= DIRECTIVE =
Keep every word of the listing and reproduce it exactly, but set aside any image found there.

= DATASET =
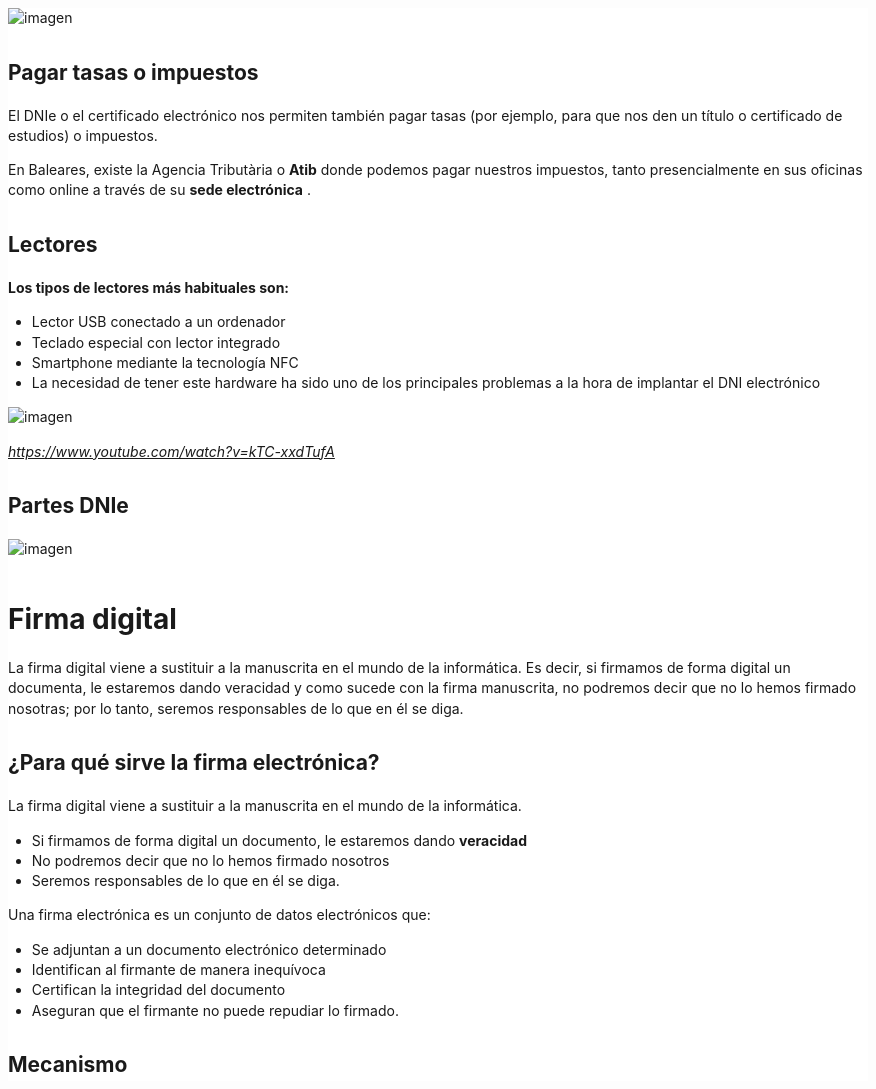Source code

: ![imagen](img/DNIe9.png)

## Pagar tasas o impuestos

El DNIe o el certificado electrónico nos permiten también pagar tasas \(por ejemplo\, para que nos den un título o certificado de estudios\) o impuestos\.

En Baleares\, existe la Agencia Tributària o  __Atib__  donde podemos pagar nuestros impuestos\, tanto presencialmente en sus oficinas como online a través de su  __sede electrónica__ \.

## Lectores

__Los tipos de lectores más habituales son:__

- Lector USB conectado a un ordenador
- Teclado especial con lector integrado
- Smartphone mediante la tecnología NFC
- La necesidad de tener este hardware ha sido uno de los principales problemas a la hora de implantar el DNI electrónico

![imagen](img/DNIe10.png)

_[https://www\.youtube\.com/watch?v=kTC\-xxdTufA](https://www.youtube.com/watch?v=kTC-xxdTufA)_

## Partes DNIe

![imagen](img/DNIe11.png)
# Firma digital

La firma digital viene a sustituir a la manuscrita en el mundo de la informática. Es decir, si firmamos de forma digital un documenta, le estaremos dando veracidad y como sucede con la firma manuscrita, no podremos decir que no lo hemos firmado nosotras; por lo tanto, seremos responsables de lo que en él se diga.

## ¿Para qué sirve la firma electrónica?

La firma digital viene a sustituir a la manuscrita en el mundo de la informática\.

- Si firmamos de forma digital un documento\, le estaremos dando  __veracidad__
- No podremos decir que no lo hemos firmado nosotros
- Seremos responsables de lo que en él se diga\.

Una firma electrónica es un conjunto de datos electrónicos que:

- Se adjuntan a un documento electrónico determinado
- Identifican al firmante de manera inequívoca
- Certifican la integridad del documento
- Aseguran que el firmante no puede repudiar lo firmado\.

## Mecanismo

= WORKED SOLUTION =
Source code

: ![imagen](img/DNIe9.png)

## Pagar tasas o impuestos

El DNIe o el certificado electrónico nos permiten también pagar tasas \(por ejemplo\, para que nos den un título o certificado de estudios\) o impuestos\.

En Baleares\, existe la Agencia Tributària o  __Atib__  donde podemos pagar nuestros impuestos\, tanto presencialmente en sus oficinas como online a través de su  __sede electrónica__ \.

## Lectores

__Los tipos de lectores más habituales son:__

- Lector USB conectado a un ordenador
- Teclado especial con lector integrado
- Smartphone mediante la tecnología NFC
- La necesidad de tener este hardware ha sido uno de los principales problemas a la hora de implantar el DNI electrónico

![imagen](img/DNIe10.png)

_[https://www\.youtube\.com/watch?v=kTC\-xxdTufA](https://www.youtube.com/watch?v=kTC-xxdTufA)_

## Partes DNIe

![imagen](img/DNIe11.png)
# Firma digital

La firma digital viene a sustituir a la manuscrita en el mundo de la informática. Es decir, si firmamos de forma digital un documenta, le estaremos dando veracidad y como sucede con la firma manuscrita, no podremos decir que no lo hemos firmado nosotras; por lo tanto, seremos responsables de lo que en él se diga.

## ¿Para qué sirve la firma electrónica?

La firma digital viene a sustituir a la manuscrita en el mundo de la informática\.

- Si firmamos de forma digital un documento\, le estaremos dando  __veracidad__
- No podremos decir que no lo hemos firmado nosotros
- Seremos responsables de lo que en él se diga\.

Una firma electrónica es un conjunto de datos electrónicos que:

- Se adjuntan a un documento electrónico determinado
- Identifican al firmante de manera inequívoca
- Certifican la integridad del documento
- Aseguran que el firmante no puede repudiar lo firmado\.

## Mecanismo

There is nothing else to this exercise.